17 things you need to know about being a travel nurse.
1. Yes, it will be hard getting your first job.
Because not all hospitals take first time travelers, the more requirements you have (location, shift, block schedule, time off) the harder it will be.
2. You may get a great hospital for your first job that is okay with you being green, asking questions, needing guidance.
But it’s unlikely. Most will give you little to no orientation, the hardest patient load, and then nitpick your care. Or if they do take you it will be a hot mess. Know your practice. That skills checklist you have to do? Be honest. And if you aren’t marking expert in most to all the boxes, get more experience.
3. Yes, we are serious that you should get two years in your specialty.
Yes, TWO years minimum. Are there people who do it? Yup. Would you want someone caring for your grandma who is a year nurse with no support system in place? Oh, and you can bet they will cancel you if you can’t keep up. Or if you need a lot of assistance.
4. We are at-will employees.
Because of this we can’t sue for cancelled contracts, housing issues, ect. We put up a lot of upfront money with no guarantee. It’s just part of travel. You want security, keep your staff job.
5. Are there jobs out there that are destination locations, paying $3k a week, and block scheduling?
Yes, there is one. And it was filled 0.0000005 seconds after it posted by Janet who has been traveling for 22 years and has her travel game on lock down.
6. Have a savings.
You will hit a snag and not have a contract for a month, get cancelled, have that cheap housing fall thru, get sick/injured on contract. Nothing sucks more than being 3000 miles from family, broke, alone, and jobless.
7. They are paying us to work.
If you don’t, they will keep more of your money and you may get cancelled.
8. Be professional.
Yes, more professional than the staff nurses.
9. Mind your business.
They don’t want to know how you did it at your staff job. So, do it the way they want (within the parameters of patient safety). There is more than one way to skin a cat. As they say.

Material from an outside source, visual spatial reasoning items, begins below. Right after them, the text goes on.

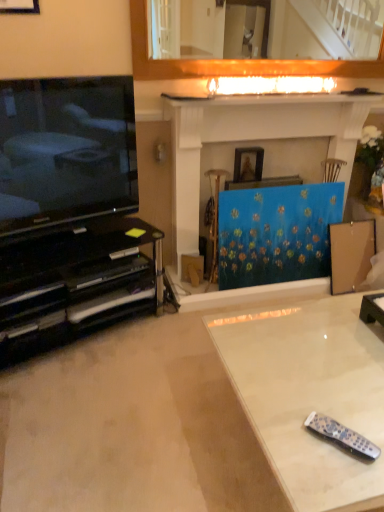
Locate an element on the screen. The image size is (384, 512). brown cardboard box at center is located at coordinates (192, 269).

The height and width of the screenshot is (512, 384). I want to click on blue canvas painting at center, so click(x=251, y=140).

Describe the element at coordinates (251, 140) in the screenshot. The width and height of the screenshot is (384, 512). I see `blue canvas painting at center` at that location.

Measure the distance between black glass tv stand at lower left and camera.

1.83 meters.

The image size is (384, 512). Identify the location of blue textured fabric at center. (276, 233).

Locate an element on the screen. Image resolution: width=384 pixels, height=512 pixels. white glossy mantle at upper center is located at coordinates (278, 95).

The width and height of the screenshot is (384, 512). What do you see at coordinates (278, 95) in the screenshot?
I see `white glossy mantle at upper center` at bounding box center [278, 95].

The height and width of the screenshot is (512, 384). I want to click on wooden mirror at upper center, so click(x=329, y=29).

From the image's perspective, between white glossy table at lower right and wooden mirror at upper center, which one is located above?

From the image's view, wooden mirror at upper center is above.

Is white glossy table at lower right in front of or behind wooden mirror at upper center in the image?

Visually, white glossy table at lower right is located in front of wooden mirror at upper center.

Consider the image. Is wooden mirror at upper center at the back of white glossy table at lower right?

white glossy table at lower right is not turned away from wooden mirror at upper center.

Can you tell me how much wooden picture frame at center, arranged as the second picture frame when viewed from the front, and black plastic remote at lower right differ in facing direction?

32.7 degrees separate the facing orientations of wooden picture frame at center, arranged as the second picture frame when viewed from the front, and black plastic remote at lower right.

From a real-world perspective, is wooden picture frame at center, arranged as the 1th picture frame when ordered from the bottom, below black plastic remote at lower right?

Actually, wooden picture frame at center, arranged as the 1th picture frame when ordered from the bottom, is physically above black plastic remote at lower right in the real world.

Which is more to the right, wooden picture frame at center, the 1th picture frame from the right, or black plastic remote at lower right?

Positioned to the right is black plastic remote at lower right.

Considering the relative sizes of white glossy table at lower right and black plastic remote at lower right in the image provided, is white glossy table at lower right bigger than black plastic remote at lower right?

Yes.

Does white glossy table at lower right have a lesser width compared to black plastic remote at lower right?

No, white glossy table at lower right is not thinner than black plastic remote at lower right.

Does point (355, 315) lie behind point (346, 435)?

Yes.

Does blue canvas painting at center turn towards wooden picture frame at center, acting as the 2th picture frame starting from the top?

Yes.

Does blue canvas painting at center appear on the right side of wooden picture frame at center, which is counted as the 1th picture frame, starting from the back?

Indeed, blue canvas painting at center is positioned on the right side of wooden picture frame at center, which is counted as the 1th picture frame, starting from the back.

Identify the location of fireplace below the wooden picture frame at center, arranged as the 1th picture frame when ordered from the bottom (from the image's perspective). Image resolution: width=384 pixels, height=512 pixels. (251, 140).

Looking at this image, is white glossy mantle at upper center smaller than matte black television at left?

Yes, white glossy mantle at upper center is smaller than matte black television at left.

Based on the photo, is white glossy mantle at upper center far away from matte black television at left?

Indeed, white glossy mantle at upper center is not near matte black television at left.

Is black plastic remote at lower right turned away from wooden picture frame at center, the 1th picture frame from the right?

No, wooden picture frame at center, the 1th picture frame from the right, is not at the back of black plastic remote at lower right.

Is black plastic remote at lower right inside or outside of wooden picture frame at center, the 1th picture frame from the right?

black plastic remote at lower right is located beyond the bounds of wooden picture frame at center, the 1th picture frame from the right.

Is the surface of black plastic remote at lower right in direct contact with wooden picture frame at center, which is the 2th picture frame in left-to-right order?

No, black plastic remote at lower right is not touching wooden picture frame at center, which is the 2th picture frame in left-to-right order.

Which object is positioned more to the right, blue canvas painting at center or white glossy mantle at upper center?

white glossy mantle at upper center is more to the right.

Is blue canvas painting at center further to the viewer compared to white glossy mantle at upper center?

No, it is in front of white glossy mantle at upper center.

Considering the sizes of blue canvas painting at center and white glossy mantle at upper center in the image, is blue canvas painting at center wider or thinner than white glossy mantle at upper center?

In the image, blue canvas painting at center appears to be wider than white glossy mantle at upper center.

Image resolution: width=384 pixels, height=512 pixels. In order to click on table in front of the wooden mirror at upper center in this screenshot , I will do `click(310, 395)`.

The image size is (384, 512). In order to click on picture frame that is the 1st object located above the black plastic remote at lower right (from the image's perspective) in this screenshot , I will do `click(255, 165)`.

From the image, which object appears to be nearer to wooden picture frame at upper left, the 2th picture frame from the bottom, matte black television at left or black plastic remote at lower right?

matte black television at left is closer to wooden picture frame at upper left, the 2th picture frame from the bottom.

When comparing their distances from blue textured fabric at center, does white glossy table at lower right or wooden mirror at upper center seem further?

wooden mirror at upper center is positioned further to the anchor blue textured fabric at center.

When comparing their distances from black glass tv stand at lower left, does white glossy table at lower right or wooden mirror at upper center seem further?

Among the two, wooden mirror at upper center is located further to black glass tv stand at lower left.

Based on their spatial positions, is black glass tv stand at lower left or wooden picture frame at center, the 1th picture frame from the right, further from blue canvas painting at center?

10. Be smart about safety when traveling.
You are alone in a new city. You are a prime target for all kinds of criminals.
11. No one can tell you if it’s better to fly and rent a car, drive to your destinations, or ship your car.
It’s what fits your time and budget.
12. Yes, it’s harder to travel with pets.
Yes, housing is harder. Adding big, bully breeds, or multiple dogs makes it even harder. Is it doable? Yes, but it’s harder. It may limit your locations.
13. Yes there is a quarantine for dogs going to Hawaii.
It’s it doable? Yes. But it’s a huge pain, expensive, and stressful for your pet.
There are crooked recruiters. Yes, there are lazy recruiters. There are crappy recruiters. Yes, you will work with a few before you figure it out. But there are great recruiters who will become your friends. Who will support you, listen to you lose your mind/whine/cry. When you find them, keep them. And tell all your friends.
15. Not every “good” recruiter is a good recruiter for every nurse.
Because of this you need to realize your needs and desires and find a recruiter who fits with you.
16. Travel nursing isn’t for everyone.
And that’s okay. You must be flexible, optimistic, and roll with the punches. Therefore, if that’s not you, stay home.
17. There will be nurse that disagree with these.
Saying well “I traveled after being a nurse for two weeks, have fifteen pit bulls and a horse and I found a job making $3k a week with block scheduling on day shift and housing for $50 a month. You can do it”. You can friend, but you are responsible for your license, bank account, and happiness. No one else.
So, before you sign that contract make sure you have not only read over these 17 things you need to know about being a travel nurse, but do your own research as well.